After providing excellent returns during the past four years, Treasury Inflation-Protected Securities (TIPS) have been sluggish so far in 2013.
Using iShares Barclays TIPS Bond Fund (NYSE:TIP) as a proxy, the asset class — which delivered average annual gains of 8.5% in 2009-2012 — is up just 0.10% year-to-date. TIPS have been particularly weak on a relative basis in April, trailing the gains in plain-vanilla Treasuries by a wide margin. While iShares Trust Barclays 20+ Year Treasury Bond Fund (NYSE:TLT) is ahead 3.8% on the month, TIP is up just 0.17%.
The most important factor in TIPS’ reversal of fortune is the shifting outlook for inflation. Previously, investors were concerned that central bank money-printing would eventually spur increased inflation. But in the past few weeks, the talk has shifted to deflation.
Last week, consumer price inflation (CPI) fell 0.2% at the headline level, while core CPI ticked up 0.1%. The annual rate of inflation is now under 1.5%, which has significantly reduced the demand for inflation-linked assets across the board.
The soft inflation picture has been visible not just in the weakness in TIPS, whose principal adjusts upward in tandem with inflation, but also the collapse in the prices of commodities — particularly gold. Last week, Bloomberg reported that institutional investors are “capitulating” on the inflation trade by dumping TIPS.
Oddly, retail investors are taking the opposite tack: IndexUniverse.com reports that the TIP ETF received the fifth-highest inflows among all ETFs in the week ended April 19, pulling in $349 million. The nine other TIPS ETFs added $103 million of their own, including $27.8 million for FlexShares iBoxx 3-Year Target Duration TIPS (NYSE:TDTT) and $23.3 million for Schwab U.S. TIPs ETF (NYSE:SCHP).
Retail investors who are looking to buy on weakness have some good company: Pimco chief Bill Gross. The “Bond King” hasn’t yet given up on the notion that the aggressive stimulus policies of the world’s central banks will lead to inflation in the coming years.
Last week, Gross pointed to what he believes is the favorable “breakeven rate” between TIPS and plain-vanilla Treasuries. This breakeven point measures the difference between the yield on the 10-year plain-vanilla Treasury note versus the yield on the 10-year TIPS. Since Treasuries need to compensate investors for inflation risk, whereas TIPS do not, comparing the two rates can help gauge the market’s expectation for future inflation.
On Friday, the breakeven reached 2.32 percentage points — near the lowest level since last September. If inflation comes in higher than this level, investors will be better off owning TIPS over traditional Treasuries. Gross expects this to happen, which is why he’s buying TIPS here.

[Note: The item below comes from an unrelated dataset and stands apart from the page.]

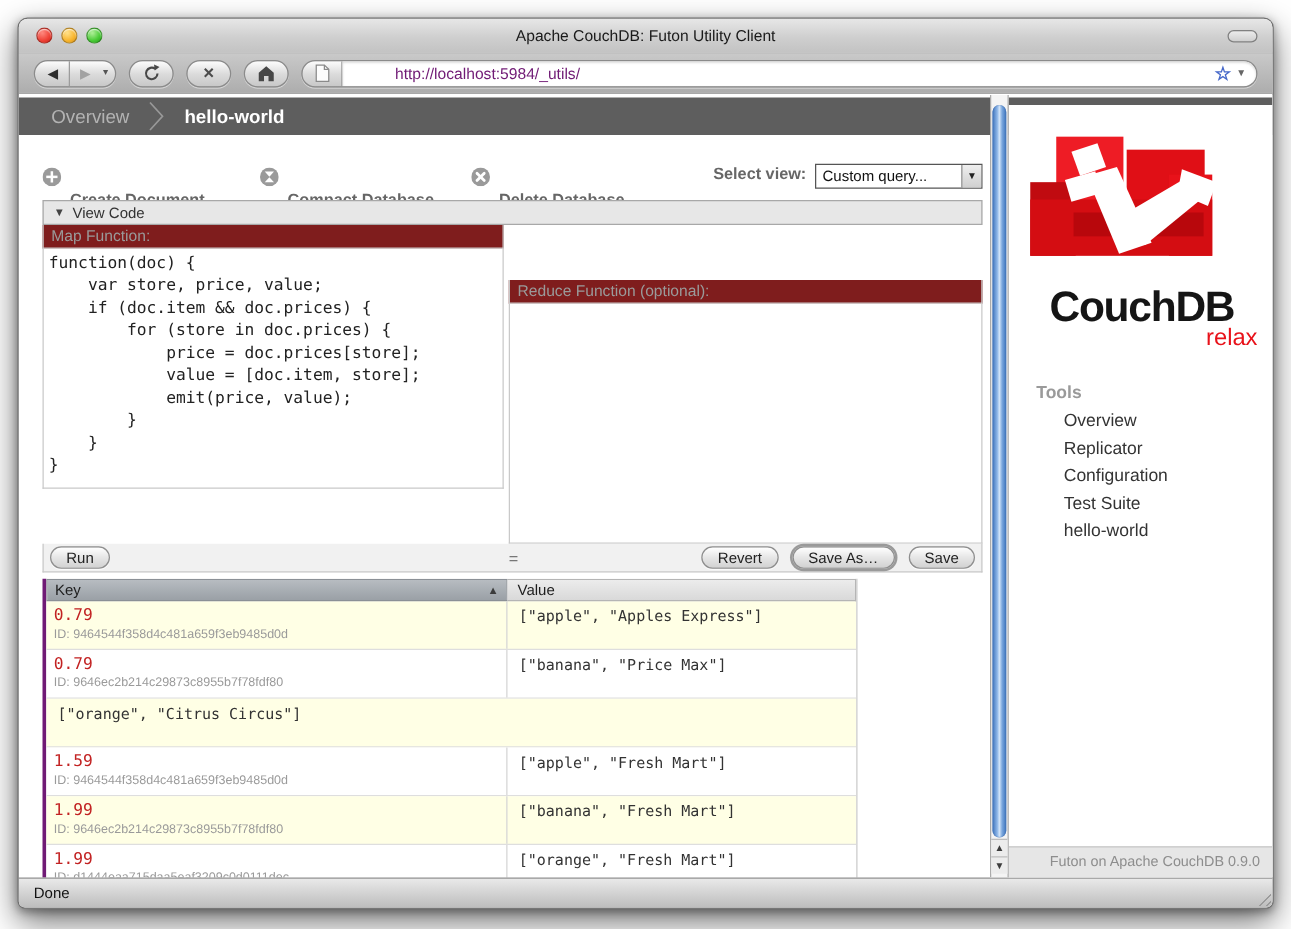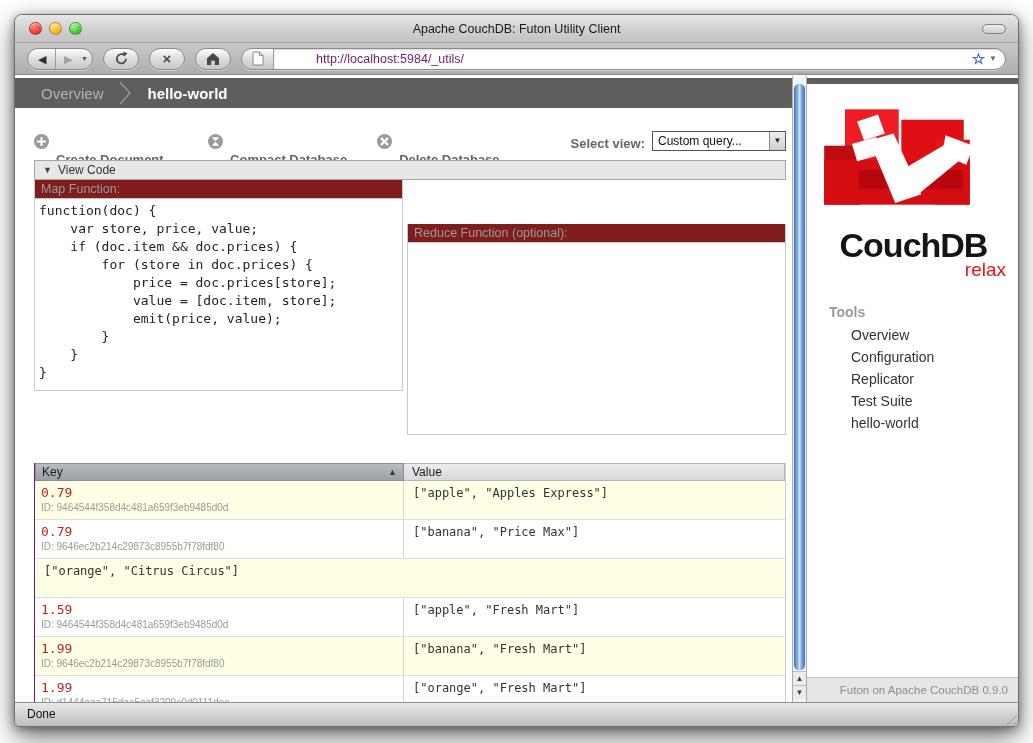"Select view:" .selectview { align-items: flex-end -> flex-start }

Should You Follow Gross Into TIPS?
Investors who are joining Gross in buying TIPS need to be aware of one important point. Someone — like Gross — who purchases individual TIPS securities would indeed be better off with TIPS over standard Treasuries if inflation exceeds the breakeven rate. However, an investor who accesses the asset class through a fund or ETF such as iShares Barclays TIPS Bond Fund has no such guarantee.
TIPS are rate-sensitive just like Treasuries, so if rates rise, the funds will experience a principal loss that will likely exceed any benefit gained from inflation protection — perhaps by a wide margin.
The chart below shows the close relationship between TIP and iShares Trust Barclays 7-10 Year Treasury Bond Fund (IEF) in the past three years. The takeaway: if IEF reverses course, so will TIP.
If rates begin to rise, it will leave investors in TIPS funds vulnerable. While it’s unlikely the Fed will start wrapping up its quantitative easing policy this year, it will eventually be compelled to wind down the program.
The asset manager AllianceBernstein estimates that 10-year rates are about 1 percentage point lower at present than they would be if Fed policy weren’t a factor, which leaves room for substantial downside in the bond market at some point. While this may not occur until 2015 or even beyond, it still means that the clock is ticking for owners of government bond funds.
Investors who have been pouring cash into TIPS funds during the past week would be wise to keep that in mind.